BioData Mining


Open Access Software article

SICTIN: Rapid footprinting of massively parallel sequencing data

Stefan Enroth1, Robin Andersson1, Claes Wadelius2 and Jan Komorowski3,1*

Author Affiliations

1 Department of Cell and Molecular Biology, The Linnaeus Centre for Bioinformatics, Uppsala University, Box 598, SE-75124 Uppsala, Sweden

2 Department of Genetics and Pathology, Rudbeck Laboratory, Uppsala University, SE-75185 Uppsala, Sweden

3 Interdisciplinary Centre for Mathematical and Computational Modelling, Warsaw University, PL-02-106 Warszawa, Poland

For all author emails, please log on.

BioData Mining 2010, 3:4 doi:10.1186/1756-0381-3-4

Published: 13 August 2010

Abstract

Background

Massively parallel sequencing allows for genome-wide hypothesis-free investigation of for instance transcription factor binding sites or histone modifications. Although nucleotide resolution detailed information can easily be generated, biological insight often requires a more general view of patterns (footprints) over distinct genomic features such as transcription start sites, exons or repetitive regions.

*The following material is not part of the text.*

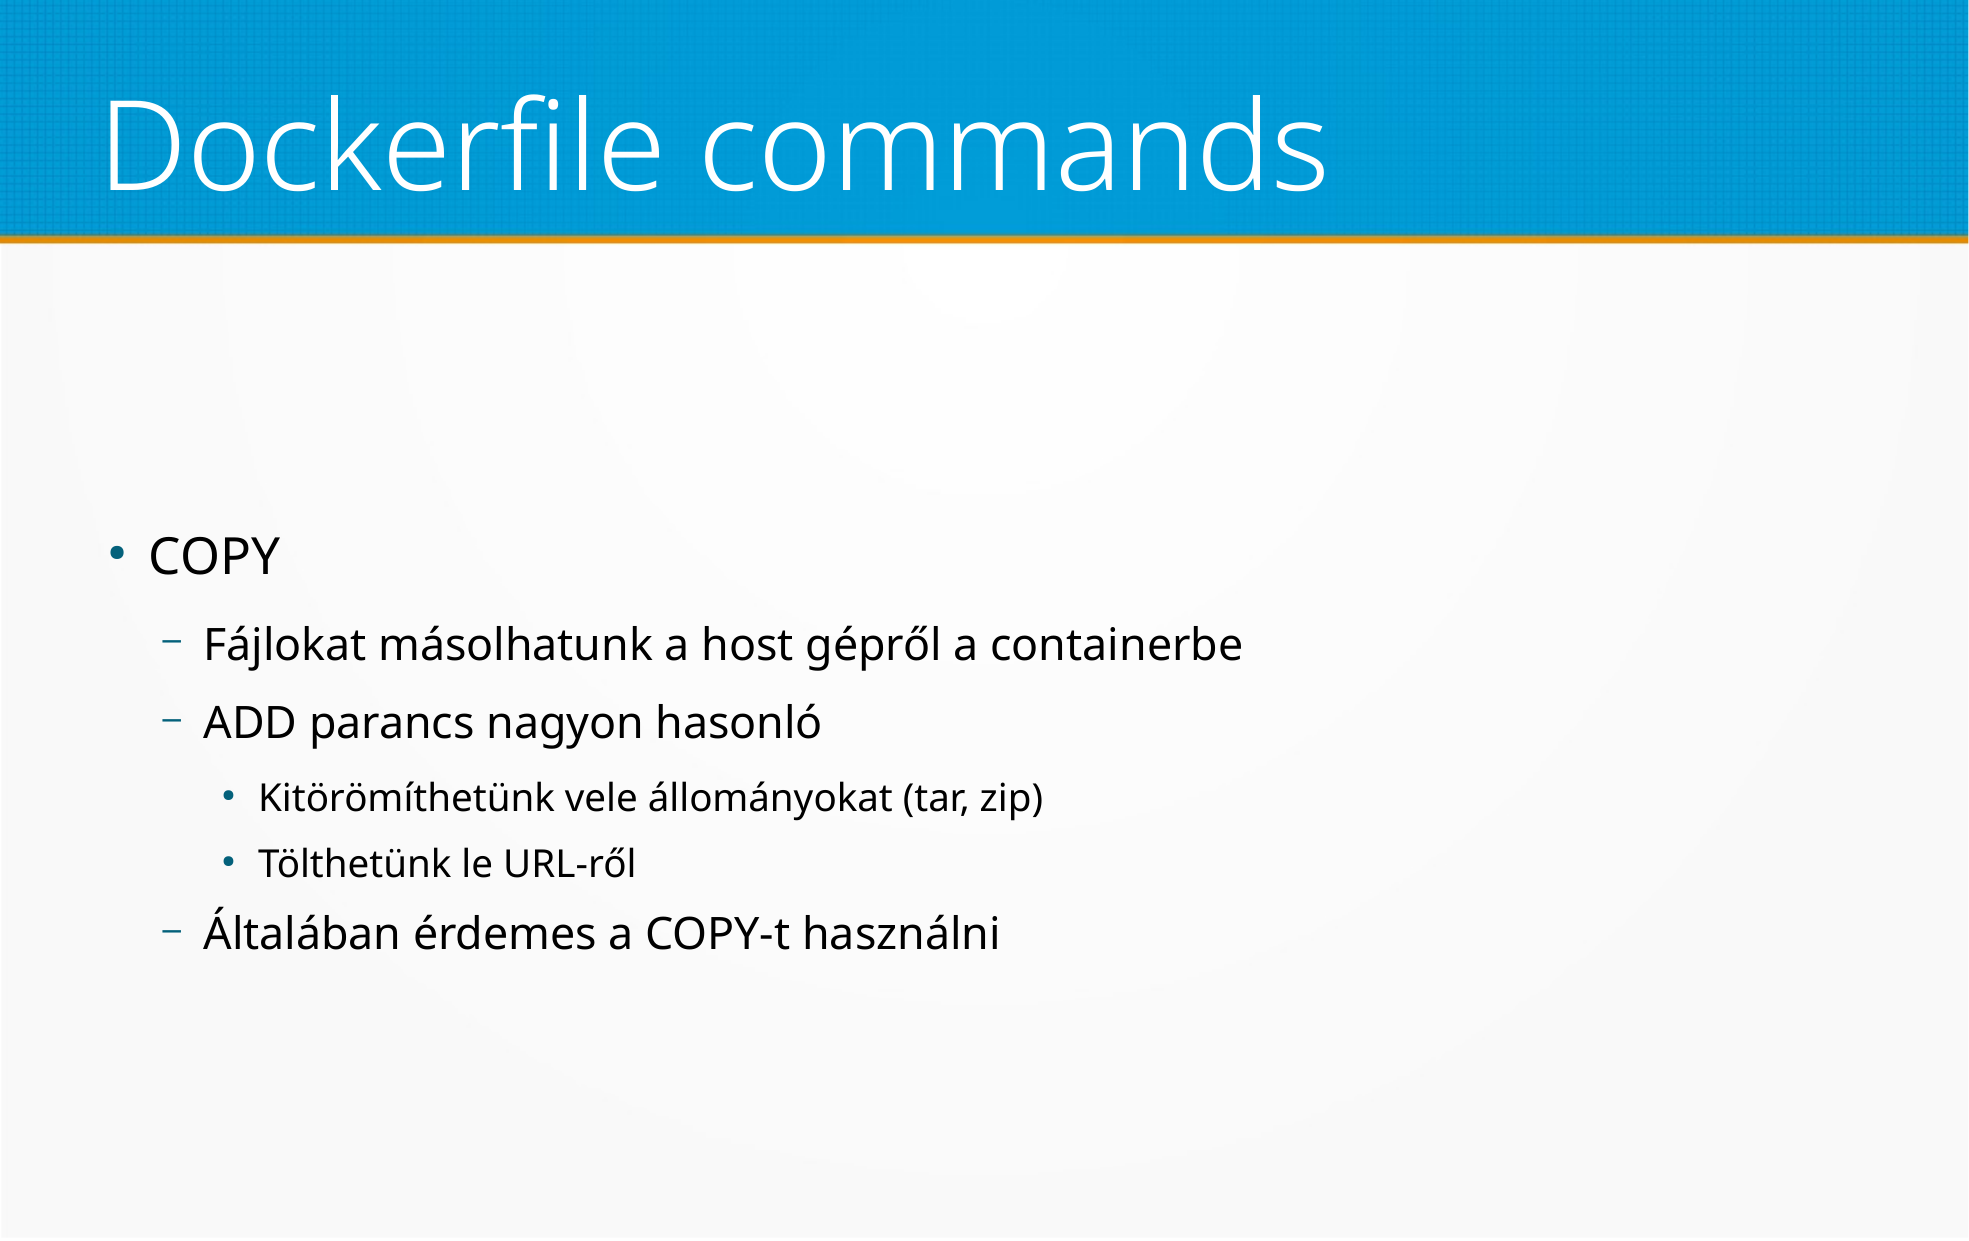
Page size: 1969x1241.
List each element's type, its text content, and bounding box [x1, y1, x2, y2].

list COPY Fájlokat másolhatunk a host gépről a containerbe ADD parancs nagyon hasonló Kitörömíthetünk vele állományokat (tar, zip) Tölthetünk le URL-ről Általában érdemes a COPY-t használni [94, 519, 1857, 969]
title Dockerfile commands [98, 19, 1870, 227]
picture [0, 233, 1969, 1241]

The construction of these footprints is however a time consuming task.

Methods

The presented software generates a binary representation of the signals enabling fast and scalable lookup. This representation allows for footprint generation in mere minutes on a desktop computer. Several different input formats are accepted, e.g. the SAM format, bed-files and the UCSC wiggle track.

Conclusions

Hypothesis-free investigation of genome wide interactions allows for biological data mining at a scale never before seen. Until recently, the main focus of analysis of sequencing data has been targeted on signal patterns around transcriptional start sites which are in manageable numbers. Today, focus is shifting to a wider perspective and numerous genomic features are being studied. To this end, we provide a system allowing for fast querying in the order of hundreds of thousands of features.